The Prodigal Son began atmospherically with the Monks and Acolytes Plainchant Iam lucis orto sidere whilst processing down the aisle to the performance platform. Once the cast and orchestra were assembled the story unfolded. Lukas Jakobski evolved from Abbott to the Father in commanding voice. His tall stature adding to his authority, yet he made a believably sympathetic character. As his sons; Rodney Earl Clarke was a deep baritonal Elder son and his younger brother, youthfully sung by tenor John McMunn, who became suitably errant. Each used stylised gestures to represent their emotion to excellent effect. This was skilfully integrated by the Director inspired by the methods of Sufism. The continuous interaction and dancing of the chorus in this style was also very effective.
As the story unfolded James Gilchrist excelled as the Tempter, with lissom tones and again stylised characterisation. The final celebration, on the return of the Prodigal Son, featured lively instrumental accompaniment by members of the youthful Jubilee opera. The opera closed as it began with the cast robed as monks, processing into the distance.
In The Burning Fiery Furnace the company again entered in monks’ habits to the 11th century sequence hymn – Salus aeterna, but this time when the monks disrobed, the underlying costume was bright and brash. The clever stained glass construction of the Burning Fiery Furnace took place before our eyes to become both the shrine of the god Merodak and the actual Furnace where the Angel appears. Balinese dance drama attitudes were employed throughout, though these became a little over emphasised at times. However, the commitment of soloists and chorus to the style was again superb.

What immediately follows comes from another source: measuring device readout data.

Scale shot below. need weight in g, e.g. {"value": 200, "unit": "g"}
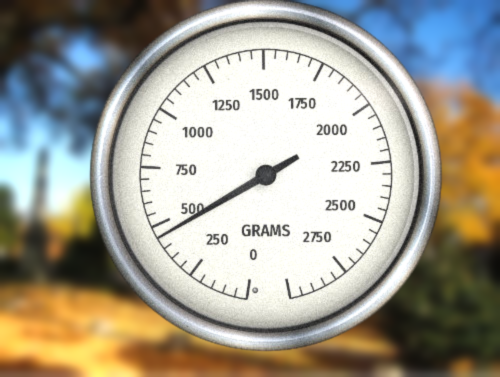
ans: {"value": 450, "unit": "g"}
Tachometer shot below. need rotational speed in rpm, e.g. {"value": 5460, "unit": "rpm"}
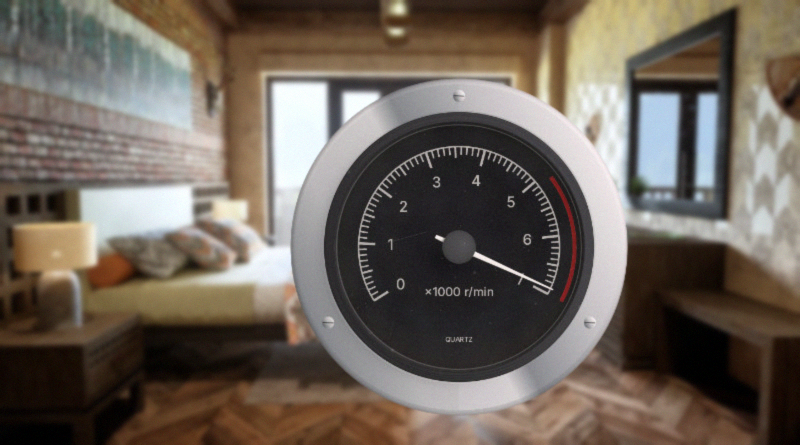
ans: {"value": 6900, "unit": "rpm"}
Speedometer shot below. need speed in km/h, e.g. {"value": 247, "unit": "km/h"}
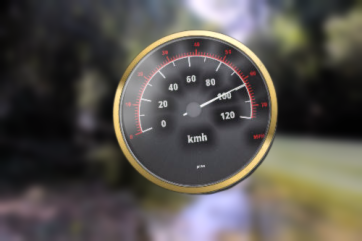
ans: {"value": 100, "unit": "km/h"}
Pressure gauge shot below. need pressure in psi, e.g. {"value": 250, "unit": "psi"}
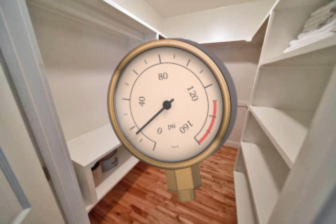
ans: {"value": 15, "unit": "psi"}
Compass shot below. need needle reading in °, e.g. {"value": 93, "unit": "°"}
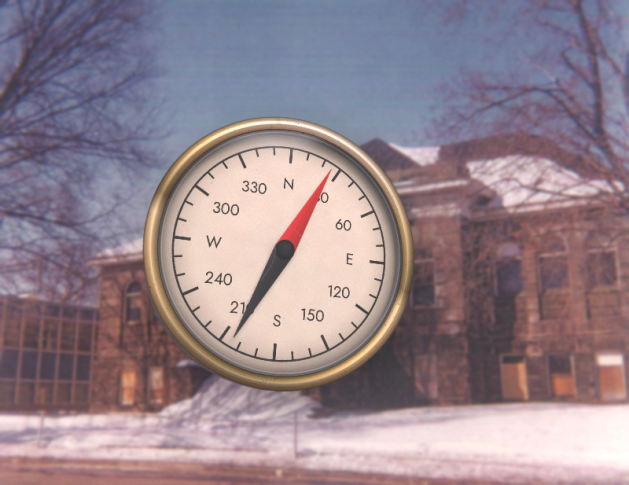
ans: {"value": 25, "unit": "°"}
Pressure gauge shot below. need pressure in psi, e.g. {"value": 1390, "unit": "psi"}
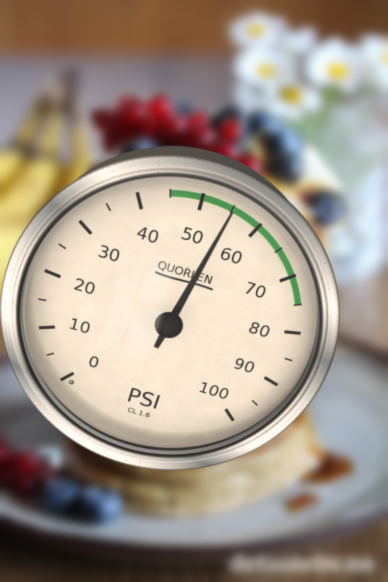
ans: {"value": 55, "unit": "psi"}
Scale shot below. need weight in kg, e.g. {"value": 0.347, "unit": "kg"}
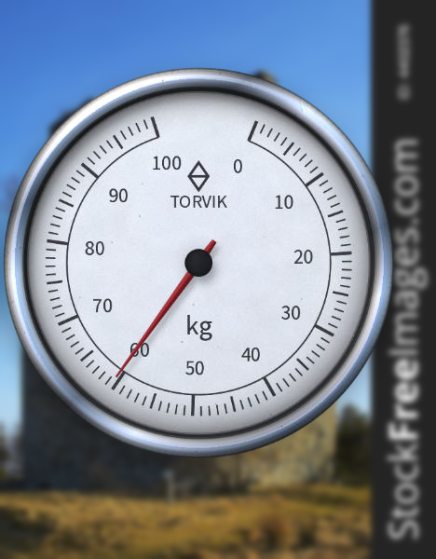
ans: {"value": 60.5, "unit": "kg"}
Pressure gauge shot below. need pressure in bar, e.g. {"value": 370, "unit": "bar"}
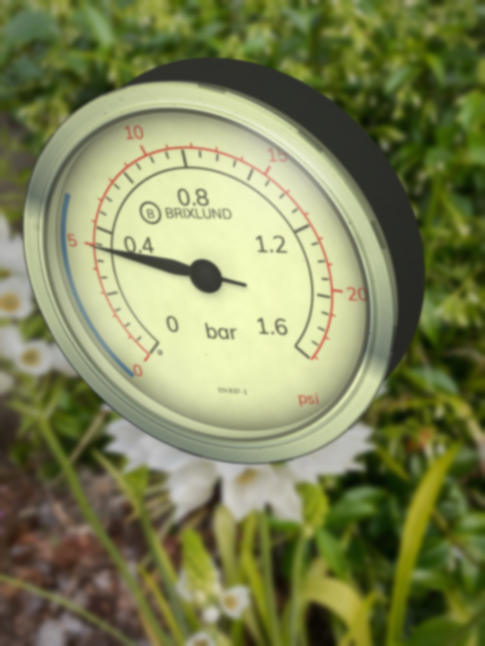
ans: {"value": 0.35, "unit": "bar"}
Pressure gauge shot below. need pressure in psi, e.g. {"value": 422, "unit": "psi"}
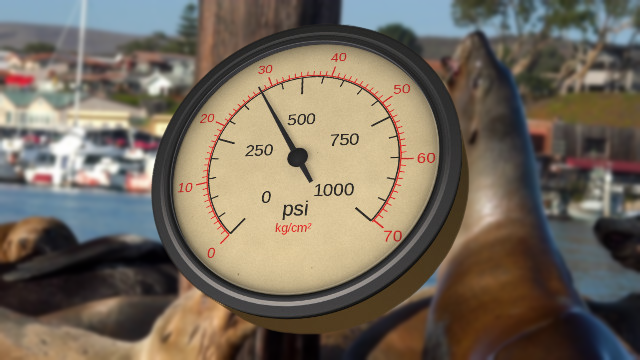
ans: {"value": 400, "unit": "psi"}
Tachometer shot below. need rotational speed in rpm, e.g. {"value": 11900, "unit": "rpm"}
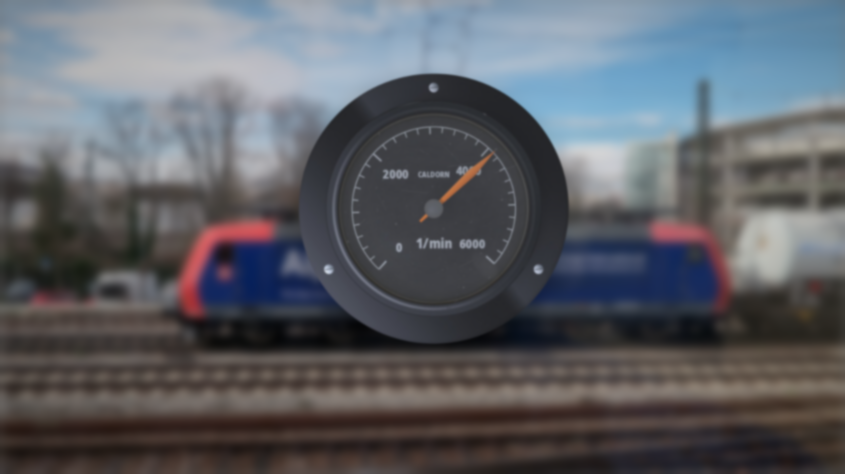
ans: {"value": 4100, "unit": "rpm"}
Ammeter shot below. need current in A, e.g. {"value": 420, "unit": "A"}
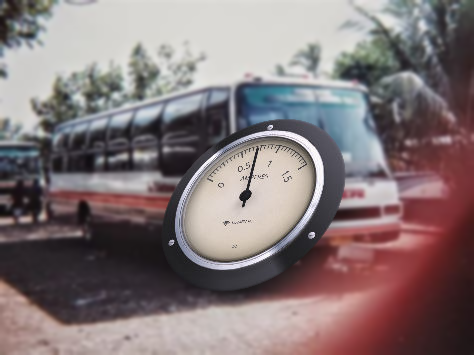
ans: {"value": 0.75, "unit": "A"}
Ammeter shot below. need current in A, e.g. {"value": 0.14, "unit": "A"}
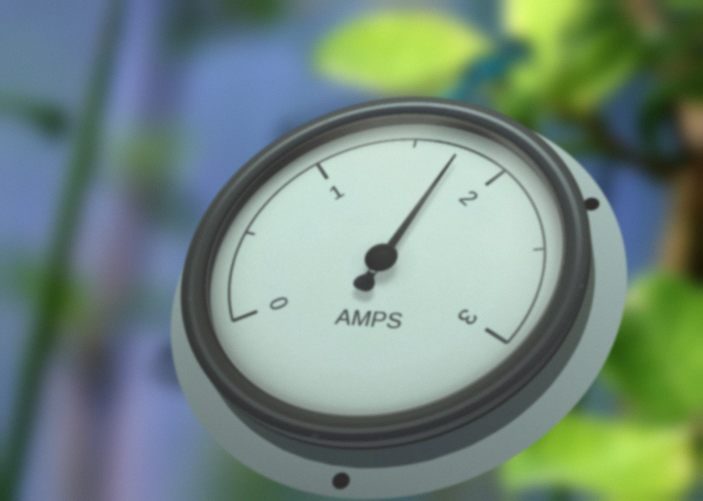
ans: {"value": 1.75, "unit": "A"}
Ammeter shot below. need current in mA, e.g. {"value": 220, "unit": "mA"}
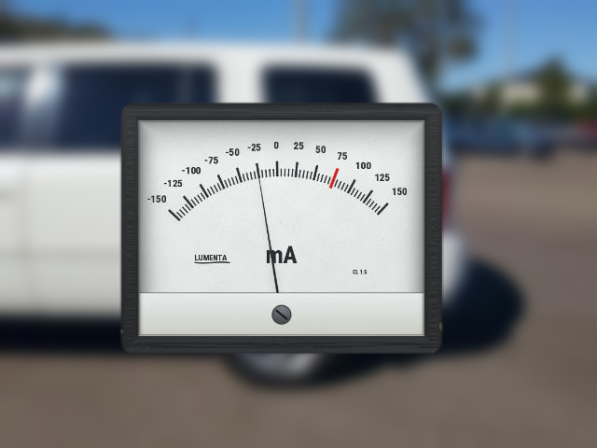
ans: {"value": -25, "unit": "mA"}
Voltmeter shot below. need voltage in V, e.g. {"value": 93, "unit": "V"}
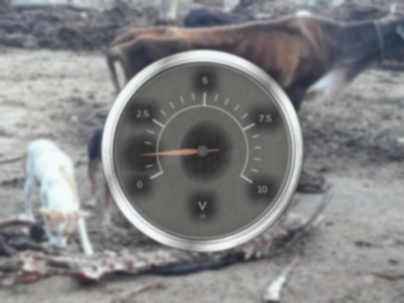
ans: {"value": 1, "unit": "V"}
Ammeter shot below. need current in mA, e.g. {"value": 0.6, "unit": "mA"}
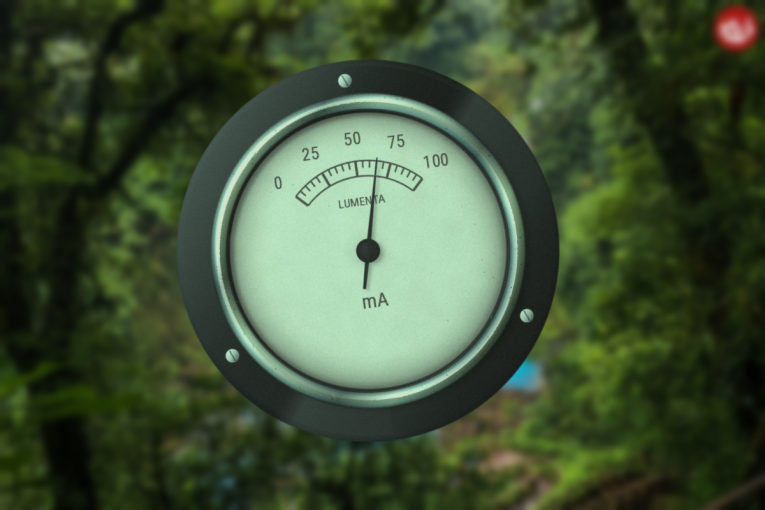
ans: {"value": 65, "unit": "mA"}
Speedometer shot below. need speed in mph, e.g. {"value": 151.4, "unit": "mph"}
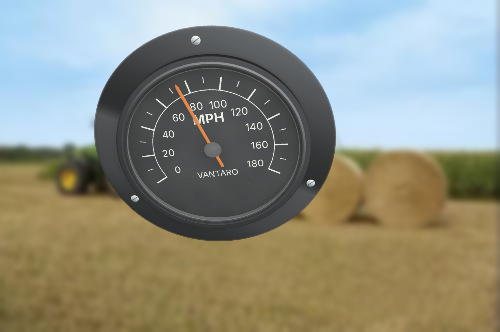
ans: {"value": 75, "unit": "mph"}
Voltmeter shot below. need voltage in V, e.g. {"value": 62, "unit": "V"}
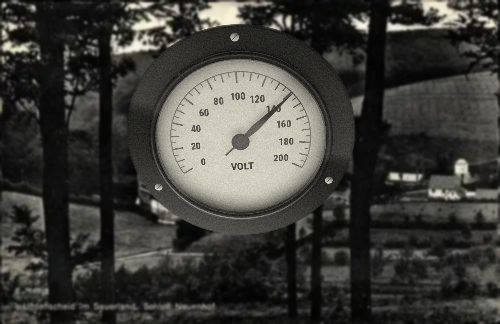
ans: {"value": 140, "unit": "V"}
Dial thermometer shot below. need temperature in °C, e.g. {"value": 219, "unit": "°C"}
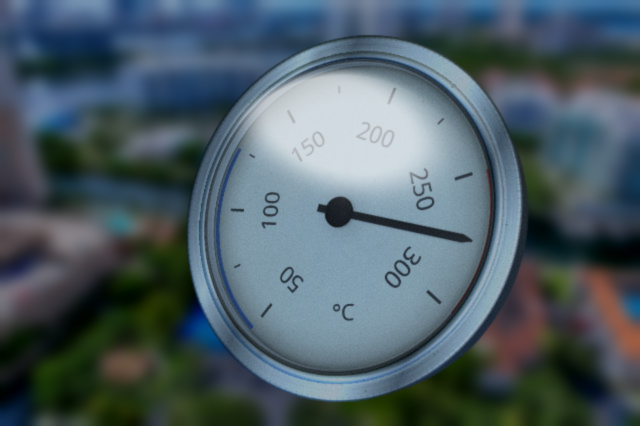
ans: {"value": 275, "unit": "°C"}
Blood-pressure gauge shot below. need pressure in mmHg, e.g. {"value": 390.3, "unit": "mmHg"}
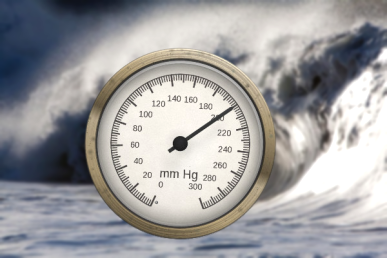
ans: {"value": 200, "unit": "mmHg"}
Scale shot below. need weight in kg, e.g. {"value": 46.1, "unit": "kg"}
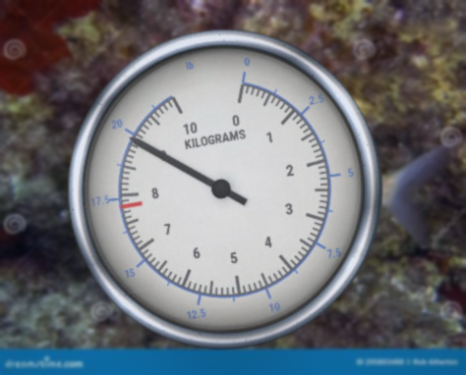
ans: {"value": 9, "unit": "kg"}
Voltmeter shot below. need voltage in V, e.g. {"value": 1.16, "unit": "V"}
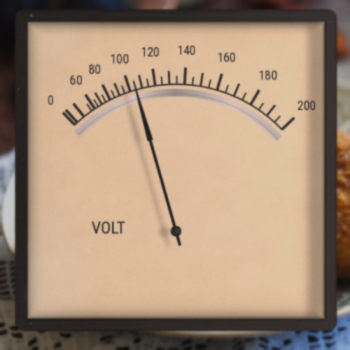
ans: {"value": 105, "unit": "V"}
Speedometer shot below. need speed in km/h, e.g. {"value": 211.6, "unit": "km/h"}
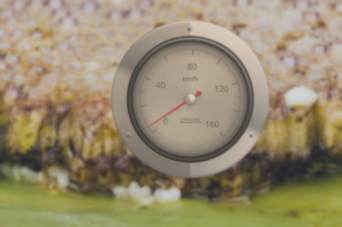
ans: {"value": 5, "unit": "km/h"}
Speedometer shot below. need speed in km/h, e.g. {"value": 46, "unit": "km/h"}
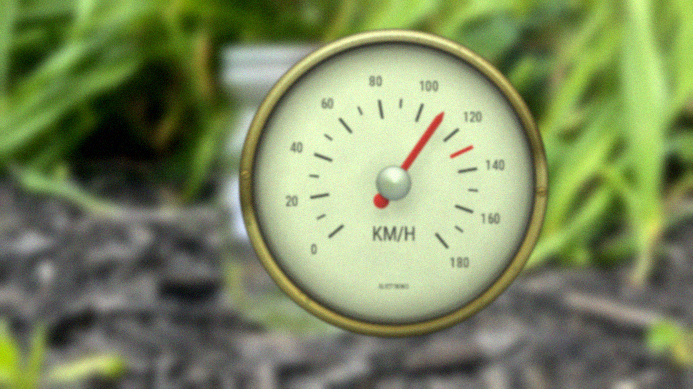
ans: {"value": 110, "unit": "km/h"}
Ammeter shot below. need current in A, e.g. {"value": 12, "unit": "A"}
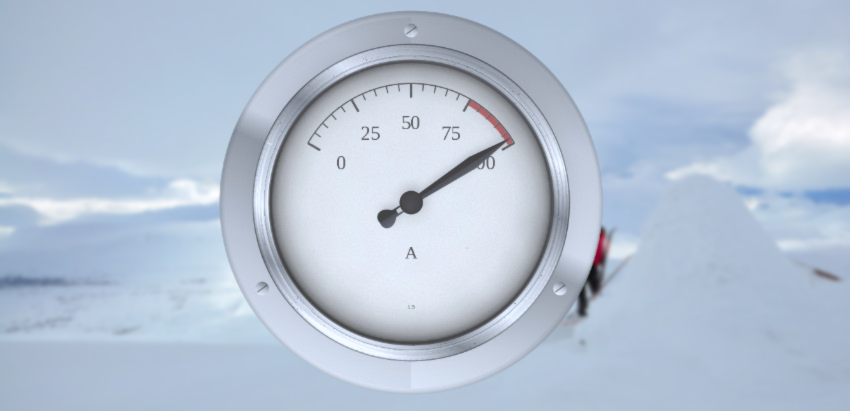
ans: {"value": 97.5, "unit": "A"}
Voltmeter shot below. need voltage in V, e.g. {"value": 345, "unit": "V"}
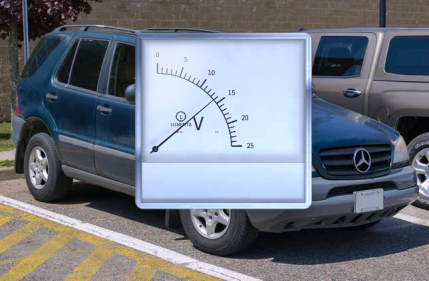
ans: {"value": 14, "unit": "V"}
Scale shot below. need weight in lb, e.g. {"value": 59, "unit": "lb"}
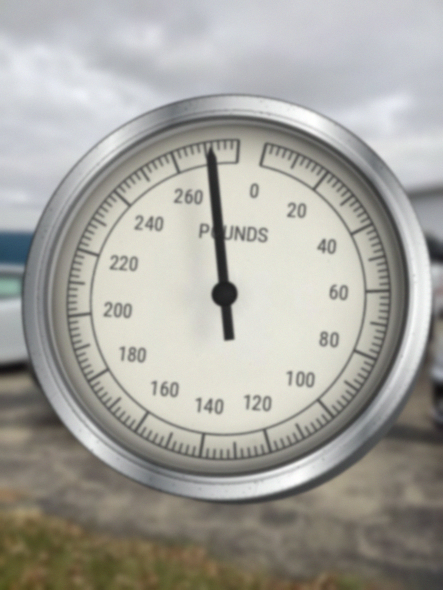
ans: {"value": 272, "unit": "lb"}
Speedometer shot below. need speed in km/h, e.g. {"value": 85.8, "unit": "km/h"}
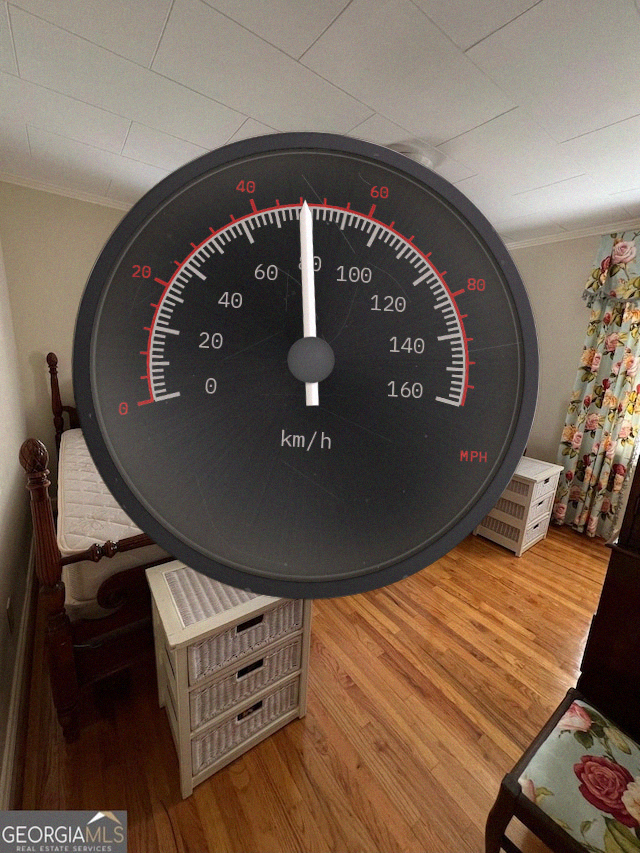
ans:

Samuel Evans joined the soloists as Shadrach with the other Israelites sung by Rodney Earl Clark and John McMunn. Lukas Jakobski was a suitably scheming and sinuous Royal Astrologer, whilst James Gilchrist made a dominant and colourful King Nebuchadnezzar. Both still in fine voice as darkness fell, when the entire production took on a mystical feeling with the skilful use of up light.Worthy of special mention is the cameo role of the Herald sung by Douglas Nairne and also the Angel – who sadly was not named in the programme. Each was clear and fine toned in their delivery.
This was a splendid evening and surely Benjamin Britten must have been smiling down. The productions now go on tour to St. Petersburg, London and Buxton.